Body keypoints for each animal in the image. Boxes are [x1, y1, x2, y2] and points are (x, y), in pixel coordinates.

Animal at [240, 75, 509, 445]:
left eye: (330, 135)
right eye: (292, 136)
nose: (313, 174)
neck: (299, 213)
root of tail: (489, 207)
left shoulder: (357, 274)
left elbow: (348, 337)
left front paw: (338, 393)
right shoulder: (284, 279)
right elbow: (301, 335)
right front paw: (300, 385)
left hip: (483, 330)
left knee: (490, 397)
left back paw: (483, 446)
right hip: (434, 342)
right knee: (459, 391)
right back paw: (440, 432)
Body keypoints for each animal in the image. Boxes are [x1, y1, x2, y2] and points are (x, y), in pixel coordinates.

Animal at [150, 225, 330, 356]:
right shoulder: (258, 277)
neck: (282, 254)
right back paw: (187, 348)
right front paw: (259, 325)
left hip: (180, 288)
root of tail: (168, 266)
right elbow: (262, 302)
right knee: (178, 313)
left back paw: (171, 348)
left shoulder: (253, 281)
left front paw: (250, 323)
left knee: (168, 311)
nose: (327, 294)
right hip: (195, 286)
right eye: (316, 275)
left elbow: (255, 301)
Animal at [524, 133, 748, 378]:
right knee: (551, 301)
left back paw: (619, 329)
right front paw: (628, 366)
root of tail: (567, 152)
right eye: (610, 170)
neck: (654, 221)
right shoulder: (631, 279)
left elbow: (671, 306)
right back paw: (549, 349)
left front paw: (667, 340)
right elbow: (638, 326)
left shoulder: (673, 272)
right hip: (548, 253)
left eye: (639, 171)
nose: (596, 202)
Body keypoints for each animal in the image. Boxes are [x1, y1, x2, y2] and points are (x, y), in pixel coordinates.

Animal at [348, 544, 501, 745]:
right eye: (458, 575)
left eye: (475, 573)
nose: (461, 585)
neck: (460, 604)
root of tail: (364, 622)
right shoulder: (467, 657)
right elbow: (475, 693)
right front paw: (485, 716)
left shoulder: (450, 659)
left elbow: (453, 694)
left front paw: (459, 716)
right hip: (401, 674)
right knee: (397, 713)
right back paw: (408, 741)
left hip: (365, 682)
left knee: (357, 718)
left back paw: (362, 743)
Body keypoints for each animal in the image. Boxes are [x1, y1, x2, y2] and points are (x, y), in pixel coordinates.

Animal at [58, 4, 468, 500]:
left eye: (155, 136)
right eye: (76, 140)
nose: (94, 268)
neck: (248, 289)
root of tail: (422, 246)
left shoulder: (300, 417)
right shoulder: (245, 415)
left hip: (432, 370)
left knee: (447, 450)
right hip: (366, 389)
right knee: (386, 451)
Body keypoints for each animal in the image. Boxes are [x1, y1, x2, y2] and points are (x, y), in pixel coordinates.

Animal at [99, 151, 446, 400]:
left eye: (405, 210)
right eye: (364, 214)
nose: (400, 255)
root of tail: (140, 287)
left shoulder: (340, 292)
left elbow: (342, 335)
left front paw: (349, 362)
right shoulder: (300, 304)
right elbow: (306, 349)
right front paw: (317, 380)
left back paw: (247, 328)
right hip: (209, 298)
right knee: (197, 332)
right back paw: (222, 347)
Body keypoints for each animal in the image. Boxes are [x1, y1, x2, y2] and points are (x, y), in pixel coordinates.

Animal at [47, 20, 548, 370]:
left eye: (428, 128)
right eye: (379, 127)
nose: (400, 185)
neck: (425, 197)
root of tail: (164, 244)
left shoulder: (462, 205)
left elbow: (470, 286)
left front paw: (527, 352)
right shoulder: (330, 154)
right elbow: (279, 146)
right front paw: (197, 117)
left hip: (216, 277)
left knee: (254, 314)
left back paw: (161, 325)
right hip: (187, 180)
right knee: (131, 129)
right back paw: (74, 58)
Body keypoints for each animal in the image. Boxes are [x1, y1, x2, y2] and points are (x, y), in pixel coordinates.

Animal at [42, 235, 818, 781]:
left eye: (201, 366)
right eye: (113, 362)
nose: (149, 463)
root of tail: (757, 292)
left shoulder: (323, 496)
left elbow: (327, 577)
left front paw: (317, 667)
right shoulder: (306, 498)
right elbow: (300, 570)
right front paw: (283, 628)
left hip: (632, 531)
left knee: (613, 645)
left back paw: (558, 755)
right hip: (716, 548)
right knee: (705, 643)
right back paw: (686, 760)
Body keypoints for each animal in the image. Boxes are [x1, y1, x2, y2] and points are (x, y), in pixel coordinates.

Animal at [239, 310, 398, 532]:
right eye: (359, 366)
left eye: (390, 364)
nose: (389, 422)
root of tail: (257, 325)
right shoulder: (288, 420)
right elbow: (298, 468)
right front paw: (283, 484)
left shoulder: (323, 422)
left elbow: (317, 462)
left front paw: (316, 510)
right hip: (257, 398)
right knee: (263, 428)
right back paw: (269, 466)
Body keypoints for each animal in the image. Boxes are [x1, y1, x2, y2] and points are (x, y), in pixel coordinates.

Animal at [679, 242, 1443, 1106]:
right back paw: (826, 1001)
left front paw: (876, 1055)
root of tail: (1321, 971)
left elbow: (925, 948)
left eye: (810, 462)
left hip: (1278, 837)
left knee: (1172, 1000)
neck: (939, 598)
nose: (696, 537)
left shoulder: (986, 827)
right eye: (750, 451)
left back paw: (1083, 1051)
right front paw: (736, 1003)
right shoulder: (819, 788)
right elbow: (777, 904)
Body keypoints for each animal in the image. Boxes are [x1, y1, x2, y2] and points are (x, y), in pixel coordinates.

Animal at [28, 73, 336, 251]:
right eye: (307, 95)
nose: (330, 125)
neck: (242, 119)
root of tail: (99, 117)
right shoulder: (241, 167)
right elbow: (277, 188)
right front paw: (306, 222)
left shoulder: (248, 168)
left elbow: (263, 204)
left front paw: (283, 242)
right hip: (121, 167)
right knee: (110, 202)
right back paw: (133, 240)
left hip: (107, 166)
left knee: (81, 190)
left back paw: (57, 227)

——

## Your instructions
Looking at the records above, return exactly the lines from the line with "left back paw: (619, 329)" to the line with "neck: (248, 289)", both ends included.

## Response area
left back paw: (619, 329)
right front paw: (628, 366)
root of tail: (567, 152)
right eye: (610, 170)
neck: (654, 221)
right shoulder: (631, 279)
left elbow: (671, 306)
right back paw: (549, 349)
left front paw: (667, 340)
right elbow: (638, 326)
left shoulder: (673, 272)
right hip: (548, 253)
left eye: (639, 171)
nose: (596, 202)
Body keypoints for each animal in the image. Boxes are [x1, y1, x2, y2] and points are (x, y), in pixel coordinates.

Animal at [348, 544, 501, 745]:
right eye: (458, 575)
left eye: (475, 573)
nose: (461, 585)
neck: (460, 604)
root of tail: (364, 622)
right shoulder: (467, 657)
right elbow: (475, 693)
right front paw: (485, 716)
left shoulder: (450, 659)
left elbow: (453, 694)
left front paw: (459, 716)
right hip: (401, 674)
right knee: (397, 713)
right back paw: (408, 741)
left hip: (365, 682)
left knee: (357, 718)
left back paw: (362, 743)
Body keypoints for each animal in the image. Boxes are [x1, y1, x2, y2] and points are (x, y), in pixel coordinates.

Animal at [58, 4, 468, 500]:
left eye: (155, 136)
right eye: (76, 140)
nose: (94, 268)
neck: (248, 289)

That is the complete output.